Taste: A Fishtown Find
At Modo Mio, chef Peter McAndrews's way is handmade pastas, fresh-baked bread — and a $30 prix fixe.
It’s a rare and thrilling experience to find an exceptional restaurant in a developing neighborhood. Two courses into my first visit to Modo Mio (“My Way”), on a corner where Northern Liberties meets Fishtown, I knew what I had discovered: Osteria at a lower price point. Later encounters with the evocative cooking of chef-owner Peter McAndrews reinforced that strong first impression.
The BYOB’s exterior heightens the sense of discovery. There’s a mosque on one side, a tattoo parlor on the other, and a pizzeria-red awning out front. In the no-frills dining room, decorated simply with framed black-and-white photographs, a leviathan loaf of bread rests on a vintage sideboard, diminishing throughout the evening as slices are cut away.
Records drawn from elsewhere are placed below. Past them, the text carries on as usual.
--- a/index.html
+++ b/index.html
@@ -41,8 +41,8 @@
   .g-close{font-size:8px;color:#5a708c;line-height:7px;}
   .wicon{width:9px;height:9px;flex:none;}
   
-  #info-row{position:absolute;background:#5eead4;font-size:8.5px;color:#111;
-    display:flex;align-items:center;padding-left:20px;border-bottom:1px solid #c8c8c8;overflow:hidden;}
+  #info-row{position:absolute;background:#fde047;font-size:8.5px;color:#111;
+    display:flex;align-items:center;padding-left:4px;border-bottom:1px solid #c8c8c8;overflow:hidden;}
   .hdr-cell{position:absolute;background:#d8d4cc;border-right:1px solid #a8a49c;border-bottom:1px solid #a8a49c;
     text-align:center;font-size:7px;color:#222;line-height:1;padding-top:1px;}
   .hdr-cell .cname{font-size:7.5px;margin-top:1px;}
That bread, baked daily on the premises, is the base for bruschetta topped with caper-flecked, balsamic-sweetened chicken liver spread or gorgonzola with balsamic syrup or pureed white beans with white anchovies. The seasonal grilled vegetable plate showcased slender young asparagus, fat portabellas and baby artichokes amid the summer squashes and bell peppers on my visits. Whole almonds are an intriguing addition to grilled octopus tossed with baby spinach leaves, minimally dressed with lemon juice and olive oil.
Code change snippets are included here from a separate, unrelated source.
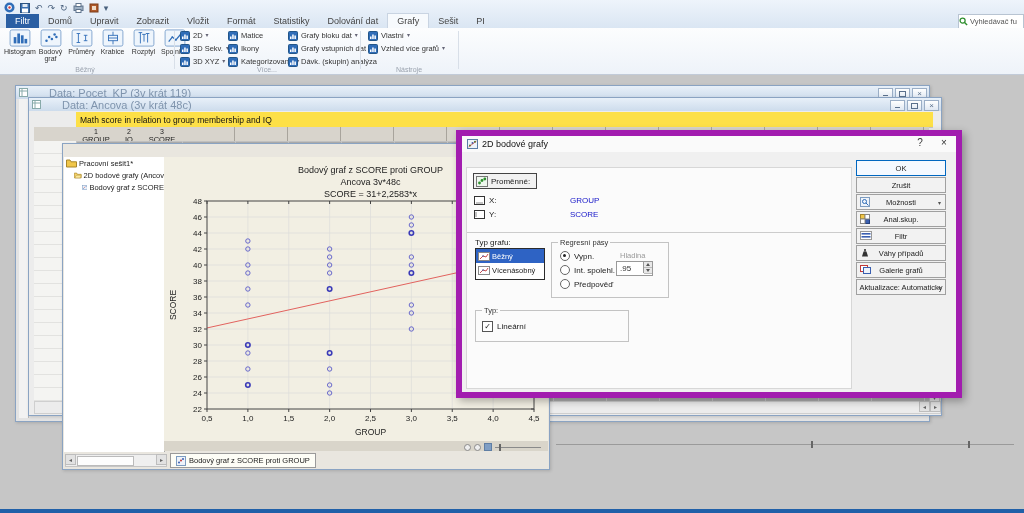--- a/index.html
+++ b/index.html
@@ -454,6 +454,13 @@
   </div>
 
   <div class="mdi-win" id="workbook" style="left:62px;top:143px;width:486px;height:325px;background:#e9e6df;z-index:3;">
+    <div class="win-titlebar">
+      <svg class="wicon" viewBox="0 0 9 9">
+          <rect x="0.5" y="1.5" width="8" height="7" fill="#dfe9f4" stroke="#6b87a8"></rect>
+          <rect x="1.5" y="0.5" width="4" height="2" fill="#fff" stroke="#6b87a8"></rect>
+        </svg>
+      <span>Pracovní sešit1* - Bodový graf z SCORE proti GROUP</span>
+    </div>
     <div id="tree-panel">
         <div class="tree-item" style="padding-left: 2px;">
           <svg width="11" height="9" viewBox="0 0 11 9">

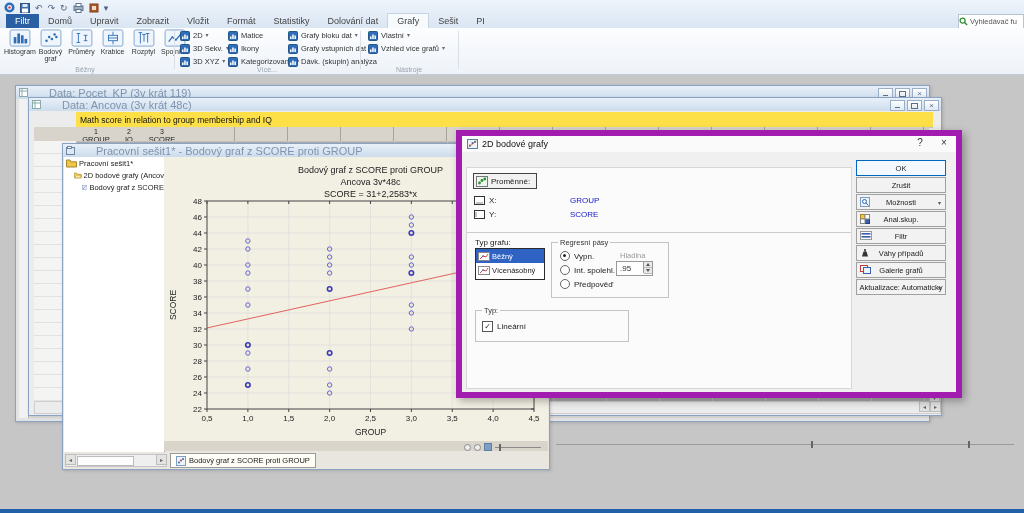--- a/index.html
+++ b/index.html
@@ -658,6 +658,14 @@
     </div>
     <span id="dlg-help">?</span>
     <span id="dlg-close">×</span>
+    <div id="dlg-tabs">
+        <div class="dtab active">Rychlé</div>
+        <div class="dtab">Detailní výsledky</div>
+        <div class="dtab">vzhledu</div>
+        <div class="dtab">Kategorizované</div>
+        <div class="dtab">Možnosti 1</div>
+        <div class="dtab">Možnosti 2</div>
+      </div>
     <div id="dlg-pane">
       <div id="vars-btn">
         <svg width="12" height="11" viewBox="0 0 12 11">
When McAndrews embraced Italian cooking with a passion, he went to the source. After several years of cooking creative American fare at Fairmount’s Rembrandt’s, he headed to culinary school in Piemonte, then apprenticed at a seafood restaurant in Molise (and hunted wild boar with the locals in his off hours). That explains why Modo Mio tastes more like Italy than most cook-alike BYOBs, and why turning tables isn’t a priority. Every dish can be ordered à la carte, in deference to the American inclination to hurry, but it’s far more enjoyable to settle in for the four-course $30 prix fixe, a steal for this level of quality.
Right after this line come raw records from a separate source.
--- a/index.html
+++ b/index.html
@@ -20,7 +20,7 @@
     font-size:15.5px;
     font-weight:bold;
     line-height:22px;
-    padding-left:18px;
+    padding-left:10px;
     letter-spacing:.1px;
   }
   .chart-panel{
The handmade pastas are not to be missed, particularly the delicate artichoke-and-mascarpone-filled ravioli pinched into tiny triangles, glossed with sage butter and garnished with toasted almonds. Slivers of bitter radicchio counterbalance rich gorgonzola sauce in a dish of nearly weightless potato gnocchi. Wide-cut pappardelle noodles catch plenty of meaty nuggets from the bolognese sauce.
It’s hard to recommend a particular main course because McAndrews tweaks the menu so often, but there’s always a duck (perhaps a crisp confit leg with lemon zest and fresh figs) and a fish special worth ordering (perhaps skate with broccoli rabe pesto).
And every dinner ends with simple desserts, a complimentary glass of sambuca, and a visit to your table by the gregarious chef — because that’s the Italian way.